Adrenoleukodystrophy: Causes, Symptoms, Treatment
Synopsis: Adrenoleukodystrophy (ALD) or Schilder-Addison Disease involves closely related inherited disorders that disrupt the breakdown of fats in the body. Adult-onset ALD is called 'adrenomyeloneuropathy' and is milder, progresses at a slower rate, and is commonly associated with an average life span. ALD is passed from parents to their children as an X-linked genetic trait, mainly affecting male children, although some females who carry the disorder experience milder forms of it.

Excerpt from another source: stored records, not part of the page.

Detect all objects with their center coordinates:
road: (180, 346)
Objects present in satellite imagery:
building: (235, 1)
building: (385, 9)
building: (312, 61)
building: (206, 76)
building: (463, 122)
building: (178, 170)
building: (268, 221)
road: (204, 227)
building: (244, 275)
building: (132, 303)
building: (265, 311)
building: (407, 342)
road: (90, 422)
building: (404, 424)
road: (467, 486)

Defining Adrenoleukodystrophy (ALD)
Adrenoleukodystrophy (ALD) was first described in the early 1900s and referred to as 'Schilder-Addision Disease.' ALD involves several closely-related inherited disorders that disrupt the breakdown of certain fats in a person's body. 'Adreno' refers to the adrenal glands, while 'leuko' is the Greek word for white. 'Dystrophy' means 'impaired growth. Adrenoleukodystrophy (ALD) affects a person's adrenal glands and myelin growth.
The U.S. Social Security Administration (SSA) has included Neonatal Adrenoleukodystrophy as a Compassionate Allowance to expedite a disability claim.
Leukodystrophies cause damage to the myelin sheath of a person's nerve cells. Around one in every one-hundred thousand people is affected by ALD. There are three basic forms of ALD; neonatal, childhood, and adult-onset ALD. Childhood ALD is considered the classic and most severe form of the disorder. Childhood ALD is progressive, commonly leading to total disability or the death of the person affected. The disorder affects only males because the genetic defect is carried through the X-chromosome. The onset of the disorder commonly occurs between the ages of four and ten and may involve several symptoms that may not appear in conjunction with one another. The more common symptoms associated with ALD include poor memory and behavioral issues. Additional symptoms can include seizure activity, loss of vision, difficulties with swallowing, speech difficulties, gait, and coordination problems, deafness, increased skin pigmentation, and progressive dementia.
Adult-onset ALD is called 'adrenomyeloneuropathy' and is milder, progresses at a slower rate, and is commonly associated with an average life span. The adult-onset form of ALD usually appears in people between the ages of twenty-one and thirty-five. The symptoms of adult-onset ALD can include weakness, stiffness, paralysis in the person's lower limbs, and loss of coordination. The person may experience deterioration of brain function as well. Women who carry the disorder may occasionally experience these same and other symptoms. Additional symptoms can include hypertonia, excessive muscle tone, ataxia, urinary problems, or mild peripheral neuropathy. The neonatal form of ALD affects both female and male infants. It can cause intellectual disability, seizures, facial abnormalities, poor muscle tone, retinal degeneration, adrenal dysfunction, and an infant's liver enlargement. The neonatal form of ALD usually progresses at a rapid rate. ALD affects every ethnic group.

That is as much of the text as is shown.